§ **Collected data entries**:
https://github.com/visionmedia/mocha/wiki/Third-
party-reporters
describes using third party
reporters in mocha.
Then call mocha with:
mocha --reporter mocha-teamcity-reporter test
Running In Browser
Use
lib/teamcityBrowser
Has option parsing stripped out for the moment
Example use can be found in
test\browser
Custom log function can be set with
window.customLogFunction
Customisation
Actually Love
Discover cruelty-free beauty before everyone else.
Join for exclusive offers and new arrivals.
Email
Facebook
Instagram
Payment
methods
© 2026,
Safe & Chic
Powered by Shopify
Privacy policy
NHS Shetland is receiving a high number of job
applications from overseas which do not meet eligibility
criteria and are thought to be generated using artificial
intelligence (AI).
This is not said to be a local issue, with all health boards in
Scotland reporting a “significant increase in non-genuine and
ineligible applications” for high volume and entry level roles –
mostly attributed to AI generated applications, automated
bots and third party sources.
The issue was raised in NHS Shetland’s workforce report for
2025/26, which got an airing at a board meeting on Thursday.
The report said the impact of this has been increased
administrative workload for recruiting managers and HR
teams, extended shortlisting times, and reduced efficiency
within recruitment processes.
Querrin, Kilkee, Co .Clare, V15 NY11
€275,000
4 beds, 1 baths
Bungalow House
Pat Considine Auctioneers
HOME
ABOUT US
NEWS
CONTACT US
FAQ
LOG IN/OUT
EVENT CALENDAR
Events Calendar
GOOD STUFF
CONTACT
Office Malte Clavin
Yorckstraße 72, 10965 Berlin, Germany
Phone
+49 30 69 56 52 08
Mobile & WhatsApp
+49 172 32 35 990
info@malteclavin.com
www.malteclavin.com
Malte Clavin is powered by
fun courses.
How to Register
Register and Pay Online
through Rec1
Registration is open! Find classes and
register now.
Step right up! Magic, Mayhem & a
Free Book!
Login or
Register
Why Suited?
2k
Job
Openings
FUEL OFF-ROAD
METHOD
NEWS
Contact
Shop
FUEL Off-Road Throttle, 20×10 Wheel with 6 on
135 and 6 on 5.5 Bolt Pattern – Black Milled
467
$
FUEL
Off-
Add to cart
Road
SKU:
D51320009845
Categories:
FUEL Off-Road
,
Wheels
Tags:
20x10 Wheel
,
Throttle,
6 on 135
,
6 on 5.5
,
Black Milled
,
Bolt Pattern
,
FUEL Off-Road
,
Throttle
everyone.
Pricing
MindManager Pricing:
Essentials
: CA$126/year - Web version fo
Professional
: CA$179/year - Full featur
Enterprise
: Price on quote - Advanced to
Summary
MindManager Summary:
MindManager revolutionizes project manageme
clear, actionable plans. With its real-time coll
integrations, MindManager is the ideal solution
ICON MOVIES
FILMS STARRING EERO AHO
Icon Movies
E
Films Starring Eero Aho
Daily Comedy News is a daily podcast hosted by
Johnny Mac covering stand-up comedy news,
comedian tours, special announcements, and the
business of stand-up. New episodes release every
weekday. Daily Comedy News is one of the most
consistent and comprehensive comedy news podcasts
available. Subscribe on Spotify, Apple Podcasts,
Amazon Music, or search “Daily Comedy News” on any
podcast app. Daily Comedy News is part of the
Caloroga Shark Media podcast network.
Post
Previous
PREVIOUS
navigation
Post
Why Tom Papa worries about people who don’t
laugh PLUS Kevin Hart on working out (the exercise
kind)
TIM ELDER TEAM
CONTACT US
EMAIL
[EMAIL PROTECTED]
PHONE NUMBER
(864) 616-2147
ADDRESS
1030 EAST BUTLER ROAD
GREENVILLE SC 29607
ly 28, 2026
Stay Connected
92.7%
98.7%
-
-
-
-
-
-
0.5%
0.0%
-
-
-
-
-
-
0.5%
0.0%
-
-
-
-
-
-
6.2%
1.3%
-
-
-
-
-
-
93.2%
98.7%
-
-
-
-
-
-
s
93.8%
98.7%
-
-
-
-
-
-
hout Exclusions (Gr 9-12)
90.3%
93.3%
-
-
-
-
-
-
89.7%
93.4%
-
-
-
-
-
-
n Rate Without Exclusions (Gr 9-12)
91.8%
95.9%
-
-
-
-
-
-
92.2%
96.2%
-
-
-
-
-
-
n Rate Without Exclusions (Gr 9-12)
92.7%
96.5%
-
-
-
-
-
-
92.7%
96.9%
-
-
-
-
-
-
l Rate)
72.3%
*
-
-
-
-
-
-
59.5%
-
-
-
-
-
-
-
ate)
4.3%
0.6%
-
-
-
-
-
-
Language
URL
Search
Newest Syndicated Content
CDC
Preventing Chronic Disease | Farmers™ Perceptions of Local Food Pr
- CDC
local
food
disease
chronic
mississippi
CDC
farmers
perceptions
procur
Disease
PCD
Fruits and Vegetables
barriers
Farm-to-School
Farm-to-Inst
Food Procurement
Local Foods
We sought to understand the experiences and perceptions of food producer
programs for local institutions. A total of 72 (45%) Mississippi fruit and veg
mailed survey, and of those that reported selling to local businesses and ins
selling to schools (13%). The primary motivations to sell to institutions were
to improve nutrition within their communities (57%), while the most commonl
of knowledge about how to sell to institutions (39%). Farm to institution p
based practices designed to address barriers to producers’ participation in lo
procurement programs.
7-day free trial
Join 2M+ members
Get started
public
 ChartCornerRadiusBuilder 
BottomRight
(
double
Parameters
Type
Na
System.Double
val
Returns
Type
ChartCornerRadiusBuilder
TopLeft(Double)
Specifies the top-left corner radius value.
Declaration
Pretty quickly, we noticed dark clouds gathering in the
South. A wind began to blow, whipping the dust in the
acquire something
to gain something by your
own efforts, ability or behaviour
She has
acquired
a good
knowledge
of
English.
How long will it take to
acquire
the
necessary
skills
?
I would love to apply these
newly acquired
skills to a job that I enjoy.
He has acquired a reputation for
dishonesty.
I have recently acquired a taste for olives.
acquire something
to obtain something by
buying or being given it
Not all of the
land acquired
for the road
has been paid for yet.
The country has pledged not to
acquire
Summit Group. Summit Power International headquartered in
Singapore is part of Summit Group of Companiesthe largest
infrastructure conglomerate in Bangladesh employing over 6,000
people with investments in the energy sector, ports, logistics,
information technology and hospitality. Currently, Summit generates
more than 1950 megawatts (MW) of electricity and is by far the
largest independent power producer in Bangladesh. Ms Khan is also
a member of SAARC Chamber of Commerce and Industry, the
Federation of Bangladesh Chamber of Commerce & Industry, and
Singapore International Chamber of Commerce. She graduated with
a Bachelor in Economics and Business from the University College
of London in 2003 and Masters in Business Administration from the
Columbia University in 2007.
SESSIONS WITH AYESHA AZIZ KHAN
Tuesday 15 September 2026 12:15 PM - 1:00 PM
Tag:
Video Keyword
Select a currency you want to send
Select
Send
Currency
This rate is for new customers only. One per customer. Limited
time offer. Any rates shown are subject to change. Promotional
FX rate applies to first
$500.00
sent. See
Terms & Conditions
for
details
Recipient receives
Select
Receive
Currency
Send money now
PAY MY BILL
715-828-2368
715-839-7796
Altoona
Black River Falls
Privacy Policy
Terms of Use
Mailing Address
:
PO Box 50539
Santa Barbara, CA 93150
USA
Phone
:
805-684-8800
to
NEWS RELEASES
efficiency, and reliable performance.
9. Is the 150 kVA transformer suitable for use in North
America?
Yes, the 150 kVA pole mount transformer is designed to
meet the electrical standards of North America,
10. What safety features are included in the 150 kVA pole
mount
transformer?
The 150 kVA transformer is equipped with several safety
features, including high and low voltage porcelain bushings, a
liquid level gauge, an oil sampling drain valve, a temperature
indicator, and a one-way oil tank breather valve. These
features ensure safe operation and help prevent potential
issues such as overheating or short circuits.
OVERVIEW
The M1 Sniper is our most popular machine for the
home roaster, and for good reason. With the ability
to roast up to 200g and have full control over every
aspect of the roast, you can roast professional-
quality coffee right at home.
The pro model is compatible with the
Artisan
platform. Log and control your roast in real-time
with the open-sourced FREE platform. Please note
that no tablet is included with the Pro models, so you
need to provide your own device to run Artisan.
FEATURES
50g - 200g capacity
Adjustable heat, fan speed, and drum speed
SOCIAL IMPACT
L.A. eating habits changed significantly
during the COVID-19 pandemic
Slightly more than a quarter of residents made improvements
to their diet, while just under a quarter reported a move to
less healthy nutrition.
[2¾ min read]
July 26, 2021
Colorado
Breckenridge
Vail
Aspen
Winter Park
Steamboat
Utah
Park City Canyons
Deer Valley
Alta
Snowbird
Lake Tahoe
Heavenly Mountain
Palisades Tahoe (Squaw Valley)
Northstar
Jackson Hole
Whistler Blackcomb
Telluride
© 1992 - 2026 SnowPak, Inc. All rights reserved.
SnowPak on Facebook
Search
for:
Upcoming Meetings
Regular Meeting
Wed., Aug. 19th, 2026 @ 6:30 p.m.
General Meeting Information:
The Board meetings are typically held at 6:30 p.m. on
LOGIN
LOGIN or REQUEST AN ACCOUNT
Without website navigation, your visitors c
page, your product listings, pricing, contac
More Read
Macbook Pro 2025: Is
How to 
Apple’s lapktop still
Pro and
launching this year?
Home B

§ **EXERCISE GOAL**:
Gather every line in the material above that contains the word "valve". Uppercase and lowercase count as different.

§ **REPLY**:
liquid level gauge, an oil sampling drain valve, a temperature
indicator, and a one-way oil tank breather valve. These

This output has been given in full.